REPUBLIKA.CO.ID, SLEMAN -- Badan Kerja Sama Perguruan Tinggi Islam Swasta di Indonesia (BKSPTIS) menggelar rapat koordinasi. Rapat koordinasi dihadiri jajaran Dewan Penasehat, Dewan Pembina, dan Pengurus BKSPTIS berbagai perguruan tinggi Islam di Indonesia.
Hadir Universitas Islam Indonesia, Universitas Darussalam Gontor, Universitas Muhammadiyah Jakarta, Universitas Islam Bandung, Universitas Muhammadiyah Surabaya, Universitas Islam Riau Universitas Muhammadiyah Tangerang, dan Universitas NU.
Rektor UII dan Sekjen BKSPTIS, Prof Fathul Wahid mengatakan, ke depannya BKSPTIS memiliki beberapa agenda. Mulai workshop keliling Indonesia, penguatan manajemen teknologi informasi, hingga penguatan alumni perguruan tinggi masing-masing.

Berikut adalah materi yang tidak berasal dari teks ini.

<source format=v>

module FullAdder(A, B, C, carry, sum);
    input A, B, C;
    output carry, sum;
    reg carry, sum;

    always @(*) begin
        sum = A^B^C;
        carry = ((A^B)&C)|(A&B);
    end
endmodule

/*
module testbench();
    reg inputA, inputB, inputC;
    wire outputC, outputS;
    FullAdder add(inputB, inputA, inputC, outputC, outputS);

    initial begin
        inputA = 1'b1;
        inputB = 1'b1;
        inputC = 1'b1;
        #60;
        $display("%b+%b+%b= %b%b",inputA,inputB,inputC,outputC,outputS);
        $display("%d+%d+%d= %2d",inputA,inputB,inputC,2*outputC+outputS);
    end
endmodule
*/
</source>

Agenda besar lain yang coba diusung merupakan menghadirkan penerimaan mahasiswa baru (PMB) bersama, yang mana sudah dimulai sejak 2021 lalu dan diikuti empat perguruan tinggi. Fathul menyampaikan, PMB bersama ini akan dikuatkan pada 2022.

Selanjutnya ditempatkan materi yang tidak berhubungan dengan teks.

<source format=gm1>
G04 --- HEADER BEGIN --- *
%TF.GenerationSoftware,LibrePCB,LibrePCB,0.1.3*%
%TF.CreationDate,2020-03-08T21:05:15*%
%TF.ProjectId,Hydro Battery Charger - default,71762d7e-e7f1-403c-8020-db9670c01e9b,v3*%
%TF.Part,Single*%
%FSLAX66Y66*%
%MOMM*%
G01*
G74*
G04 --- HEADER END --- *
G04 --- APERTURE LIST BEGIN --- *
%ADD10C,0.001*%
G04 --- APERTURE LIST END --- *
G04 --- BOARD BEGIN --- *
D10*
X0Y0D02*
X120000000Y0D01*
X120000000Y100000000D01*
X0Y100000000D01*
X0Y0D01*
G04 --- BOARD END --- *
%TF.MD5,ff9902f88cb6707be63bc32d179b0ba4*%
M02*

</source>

"Sekaligus mengajak pimpinan-pimpinan perguruan tinggi lainnya untuk turut serta berpartisipasi," kata Fathul di Gedung Kuliah Umum (GKU) Sardjito, Kampus Terpadu, Universitas Islam Indonesia (UII), Rabu (1/6/2022).

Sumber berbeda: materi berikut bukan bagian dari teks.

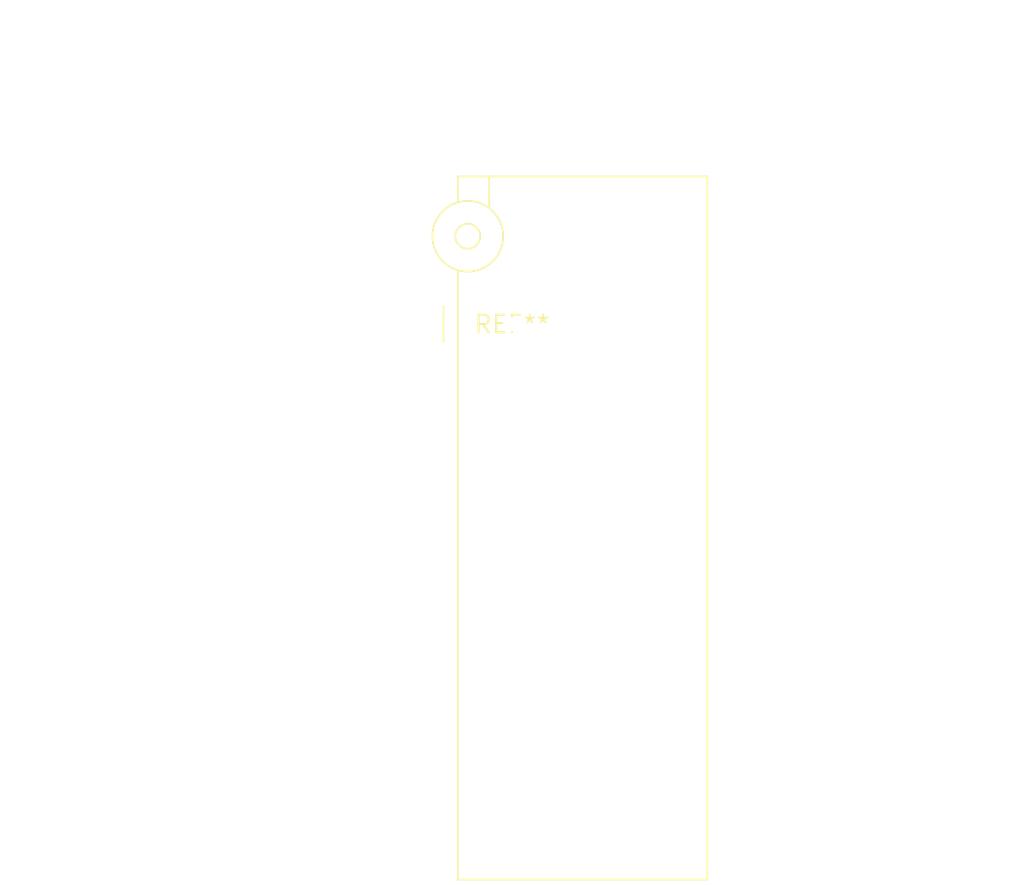
<source format=kicad_pcb>
(kicad_pcb (version 20240108) (generator pcbnew)

  (general
    (thickness 1.6)
  )

  (paper "A4")
  (layers
    (0 "F.Cu" signal)
    (31 "B.Cu" signal)
    (32 "B.Adhes" user "B.Adhesive")
    (33 "F.Adhes" user "F.Adhesive")
    (34 "B.Paste" user)
    (35 "F.Paste" user)
    (36 "B.SilkS" user "B.Silkscreen")
    (37 "F.SilkS" user "F.Silkscreen")
    (38 "B.Mask" user)
    (39 "F.Mask" user)
    (40 "Dwgs.User" user "User.Drawings")
    (41 "Cmts.User" user "User.Comments")
    (42 "Eco1.User" user "User.Eco1")
    (43 "Eco2.User" user "User.Eco2")
    (44 "Edge.Cuts" user)
    (45 "Margin" user)
    (46 "B.CrtYd" user "B.Courtyard")
    (47 "F.CrtYd" user "F.Courtyard")
    (48 "B.Fab" user)
    (49 "F.Fab" user)
    (50 "User.1" user)
    (51 "User.2" user)
    (52 "User.3" user)
    (53 "User.4" user)
    (54 "User.5" user)
    (55 "User.6" user)
    (56 "User.7" user)
    (57 "User.8" user)
    (58 "User.9" user)
  )

  (setup
    (pad_to_mask_clearance 0)
    (pcbplotparams
      (layerselection 0x00010fc_ffffffff)
      (plot_on_all_layers_selection 0x0000000_00000000)
      (disableapertmacros false)
      (usegerberextensions false)
      (usegerberattributes false)
      (usegerberadvancedattributes false)
      (creategerberjobfile false)
      (dashed_line_dash_ratio 12.000000)
      (dashed_line_gap_ratio 3.000000)
      (svgprecision 4)
      (plotframeref false)
      (viasonmask false)
      (mode 1)
      (useauxorigin false)
      (hpglpennumber 1)
      (hpglpenspeed 20)
      (hpglpendiameter 15.000000)
      (dxfpolygonmode false)
      (dxfimperialunits false)
      (dxfusepcbnewfont false)
      (psnegative false)
      (psa4output false)
      (plotreference false)
      (plotvalue false)
      (plotinvisibletext false)
      (sketchpadsonfab false)
      (subtractmaskfromsilk false)
      (outputformat 1)
      (mirror false)
      (drillshape 1)
      (scaleselection 1)
      (outputdirectory "")
    )
  )

  (net 0 "")

  (footprint "DIP_Socket-28_W6.9_W7.62_W10.16_W12.7_W13.5_3M_228-4817-00-0602J" (layer "F.Cu") (at 0 0))

)

</source>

Pertemuan pimpinan-pimpinan perguruan tinggi itu kemudian dilanjutkan dengan diskusi. Dalam jalannya diskusi, masing-masing perguruan tinggi mengemukakan permasalahan, saran, maupun masukan untuk perkembangan BKSPTIS ke depannya.
Terdapat beberapa poin yang mengemuka dan menjadi bahan diskusi hangat di rapat koordinasi kali ini. Antara lain pembentukan tim ad hoc yang dinilai sebagai salah satu solusi utama untuk dapat menyelesaikan permasalahan yang dihadapi.
Tim ini nantinya diharapkan mampu membidangi tidak cuma urusan internal dan eksternal. Tapi, membidangi isu-isu yang dihadapi seperti kehadiran Merdeka Belajar Kampus Merdeka (MBKM) dan Lembaga Akreditasi Mandiri (LAM).
Terkait MBKM, pimpinan-pimpinan merasa perlu disikapi bijak karena kebijakan perguruan tinggi menyesuaikan kurikulum yang disusun pemerintah. Sedangkan, masih banyak PT di daerah yang belum bisa mengadopsi kurikulum tersebut.
Permasalahan lain mengenai LAM mahalnya biaya akreditasi yang dibebankan kepada PTS. Hadapi itu, setidaknya empat skenario yang bisa dijalankan yakni membentuk LAM mandiri dan mengusulkan asesor LAM dari masing-masing perguruan tinggi.
Kemudian, berbagi biaya pendanaan LAM bersama pemerintah. Isu lain yang menjadi pembahasan terbentuknya forum bersama antar prodi perguruan tinggi Islam jadi keunggulan PTSI. BKPTSIS juga berencana menyelenggarakan pelatihan kepemimpinan.
"Dan penguatan kerja sama internasional untuk menunjang kemajuan setiap perguruan tinggi," ujar Fathul, menegaskan.